Estoy convencido de que las numerosas oraciones se escucharon, que la mano del doctor fue guiada y sostenida, que su discernimiento fue aumentado, y que como resultado de las bendiciones del Señor, siguió una curación y recuperé la voz en un grado satisfactorio. El escéptico tendrá otras maneras de explicarlo.
A veces me ha dado vergüenza oír a los élderes relatar los milagros que han efectuado al administrar una bendición de salud. Me ha parecido algo así como una jactancia, haciéndome pensar en la admonición del Señor a los triunfantes setenta:
“Pero no os regocijéis de que los espíritus se os sujetan, sino regocijaos de que vuestros nombres están escritos en los cielos.” (Lucas 10:20.)
Temería jactarme de los milagros en que fui participante por temor de que le desagradara al Señor al punto de quitarme el poder que ha puesto en mis manos.
La bendición pertenece al recipiente, que podría dar testimonio de ella; pero me parecería indigno y presuntuoso dar incluso la apariencia de jactarme, porque ninguno de nosotros puede sanar. Sólo por medio del sacerdocio se manifiestan los resultados. Si el élder pidiera al afligido que no mencionara nunca los nombres de aquellos que le han impuesto las manos, alejaría aún más la tentación de tomar la honra para sí. Al Padre Celestial se le debe dar todo honor en toda situación de sanidades. Tal procedimiento parece conformarse con la vida del Salvador, quien después de muchas curaciones exhortó:
“No se lo digas a nadie”. Al leproso que pedía misericordia dijo: “Quiero; sé limpio”, y en seguida su lepra desapareció. Entonces Jesús le dijo: “Mira, no lo digas a nadie” (Mateo 8:3-4).
Sé que la Iglesia posee el poder de sanidades y que muchísimas personas son sanadas o mejoradas o restauradas por medio de las bendiciones del Señor, a veces en conexión con la habilidad del hombre y a veces sin ella.

Datos recopilados
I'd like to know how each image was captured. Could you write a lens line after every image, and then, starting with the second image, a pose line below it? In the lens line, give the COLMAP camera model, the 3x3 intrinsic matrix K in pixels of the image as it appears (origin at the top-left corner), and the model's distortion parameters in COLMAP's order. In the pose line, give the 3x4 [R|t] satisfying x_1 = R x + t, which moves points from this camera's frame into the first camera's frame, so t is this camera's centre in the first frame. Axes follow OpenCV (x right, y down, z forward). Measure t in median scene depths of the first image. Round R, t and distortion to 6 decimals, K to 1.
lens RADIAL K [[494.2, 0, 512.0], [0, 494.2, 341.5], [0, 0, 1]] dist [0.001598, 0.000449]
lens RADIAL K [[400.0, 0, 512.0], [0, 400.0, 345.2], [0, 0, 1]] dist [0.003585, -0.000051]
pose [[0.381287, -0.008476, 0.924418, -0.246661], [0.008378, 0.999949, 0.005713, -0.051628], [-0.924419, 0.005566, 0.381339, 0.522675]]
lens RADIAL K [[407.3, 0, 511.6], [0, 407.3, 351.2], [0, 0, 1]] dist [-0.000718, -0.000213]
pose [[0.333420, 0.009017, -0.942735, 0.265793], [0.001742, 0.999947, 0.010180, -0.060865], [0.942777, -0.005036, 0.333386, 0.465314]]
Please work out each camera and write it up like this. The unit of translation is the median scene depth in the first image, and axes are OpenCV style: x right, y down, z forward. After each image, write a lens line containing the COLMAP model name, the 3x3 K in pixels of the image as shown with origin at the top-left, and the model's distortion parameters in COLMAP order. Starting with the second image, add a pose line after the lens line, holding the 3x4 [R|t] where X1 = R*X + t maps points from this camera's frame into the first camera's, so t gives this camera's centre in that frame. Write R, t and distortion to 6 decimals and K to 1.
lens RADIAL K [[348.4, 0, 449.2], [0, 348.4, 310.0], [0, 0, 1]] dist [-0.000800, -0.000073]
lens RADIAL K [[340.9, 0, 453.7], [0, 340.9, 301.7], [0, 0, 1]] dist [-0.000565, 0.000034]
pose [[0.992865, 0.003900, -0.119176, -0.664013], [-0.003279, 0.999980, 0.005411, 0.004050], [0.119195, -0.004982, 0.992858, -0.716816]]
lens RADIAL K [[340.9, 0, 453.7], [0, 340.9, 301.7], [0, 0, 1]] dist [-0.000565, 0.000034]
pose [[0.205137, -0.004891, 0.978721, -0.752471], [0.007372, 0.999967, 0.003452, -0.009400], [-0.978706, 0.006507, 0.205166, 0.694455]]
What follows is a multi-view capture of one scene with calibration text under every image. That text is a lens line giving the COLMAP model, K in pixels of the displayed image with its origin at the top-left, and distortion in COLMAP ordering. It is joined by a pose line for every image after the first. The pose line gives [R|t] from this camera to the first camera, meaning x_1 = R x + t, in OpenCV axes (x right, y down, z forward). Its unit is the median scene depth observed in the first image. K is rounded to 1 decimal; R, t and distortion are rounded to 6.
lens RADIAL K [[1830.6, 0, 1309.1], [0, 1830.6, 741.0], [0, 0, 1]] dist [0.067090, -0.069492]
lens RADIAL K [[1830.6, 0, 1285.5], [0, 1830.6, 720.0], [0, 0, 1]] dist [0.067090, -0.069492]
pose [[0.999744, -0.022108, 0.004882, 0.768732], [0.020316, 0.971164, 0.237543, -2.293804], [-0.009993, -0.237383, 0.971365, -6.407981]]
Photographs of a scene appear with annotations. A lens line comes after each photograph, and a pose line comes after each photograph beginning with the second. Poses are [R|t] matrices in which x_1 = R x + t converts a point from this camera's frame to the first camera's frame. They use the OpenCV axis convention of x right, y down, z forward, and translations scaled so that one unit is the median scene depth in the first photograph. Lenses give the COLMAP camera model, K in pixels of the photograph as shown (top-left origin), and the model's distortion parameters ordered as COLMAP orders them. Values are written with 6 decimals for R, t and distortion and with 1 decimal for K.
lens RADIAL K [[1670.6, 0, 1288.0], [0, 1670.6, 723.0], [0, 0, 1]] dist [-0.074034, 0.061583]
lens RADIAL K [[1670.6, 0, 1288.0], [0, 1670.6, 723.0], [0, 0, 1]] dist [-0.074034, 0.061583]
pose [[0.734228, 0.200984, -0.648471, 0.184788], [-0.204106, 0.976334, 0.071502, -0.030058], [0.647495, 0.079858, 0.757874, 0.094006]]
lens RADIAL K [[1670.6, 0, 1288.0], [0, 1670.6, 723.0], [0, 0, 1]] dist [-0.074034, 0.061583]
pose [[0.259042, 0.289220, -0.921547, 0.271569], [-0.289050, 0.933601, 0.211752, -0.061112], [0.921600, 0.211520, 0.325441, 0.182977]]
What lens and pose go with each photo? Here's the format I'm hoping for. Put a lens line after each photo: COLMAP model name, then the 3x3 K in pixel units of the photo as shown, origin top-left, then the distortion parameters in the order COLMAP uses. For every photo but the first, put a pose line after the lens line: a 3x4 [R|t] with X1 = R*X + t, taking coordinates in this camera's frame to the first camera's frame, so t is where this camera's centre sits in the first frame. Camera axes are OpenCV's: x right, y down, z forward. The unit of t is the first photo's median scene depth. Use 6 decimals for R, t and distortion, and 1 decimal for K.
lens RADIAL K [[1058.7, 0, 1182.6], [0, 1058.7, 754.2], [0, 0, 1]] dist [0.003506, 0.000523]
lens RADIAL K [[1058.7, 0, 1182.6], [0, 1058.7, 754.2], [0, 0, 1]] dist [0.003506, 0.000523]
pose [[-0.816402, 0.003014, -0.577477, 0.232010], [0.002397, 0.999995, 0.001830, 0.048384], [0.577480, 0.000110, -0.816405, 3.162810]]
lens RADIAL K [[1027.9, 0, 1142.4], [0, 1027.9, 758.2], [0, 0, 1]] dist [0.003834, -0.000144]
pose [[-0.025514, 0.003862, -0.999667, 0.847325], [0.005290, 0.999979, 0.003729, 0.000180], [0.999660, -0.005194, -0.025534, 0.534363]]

*CONSIGNA 1*. Según el fragmento seleccionado, ¿qué les sucede a muchísimas personas por medio de las bendiciones del Señor? Enumere cada una de las posibilidades que menciona.
*CONSIGNA 2*.
Indique si cada afirmación concuerda con el fragmento seleccionado. Responda sí o no y cite las palabras del fragmento que lo deciden.
(a) El autor considera que los élderes pueden sanar por sí mismos.
(b) El autor teme que el Señor le quite el poder si se jacta de los milagros.
(c) Las curaciones siempre ocurren sin la habilidad del hombre.
*CONSIGNA 3*. Reproduzca la parte del fragmento seleccionado que se abre con las palabras que contienen "Sé que la Iglesia" y se cierra con "veces sin ella.".

*RESPUESTA DEL EJERCICIO 1*.
- Son sanadas.
- Son mejoradas.
- Son restauradas.

*RESPUESTA DEL EJERCICIO 2*.
(a) No: "ninguno de nosotros puede sanar."
(b) Sí: "por temor de que le desagradara al Señor al punto de quitarme el poder que ha puesto en mis manos."
(c) No: "a veces en conexión con la habilidad del hombre y a veces sin ella."

*RESPUESTA DEL EJERCICIO 3*.
Sé que la Iglesia posee el poder de sanidades y que muchísimas personas son sanadas o mejoradas o restauradas por medio de las bendiciones del Señor, a veces en conexión con la habilidad del hombre y a veces sin ella.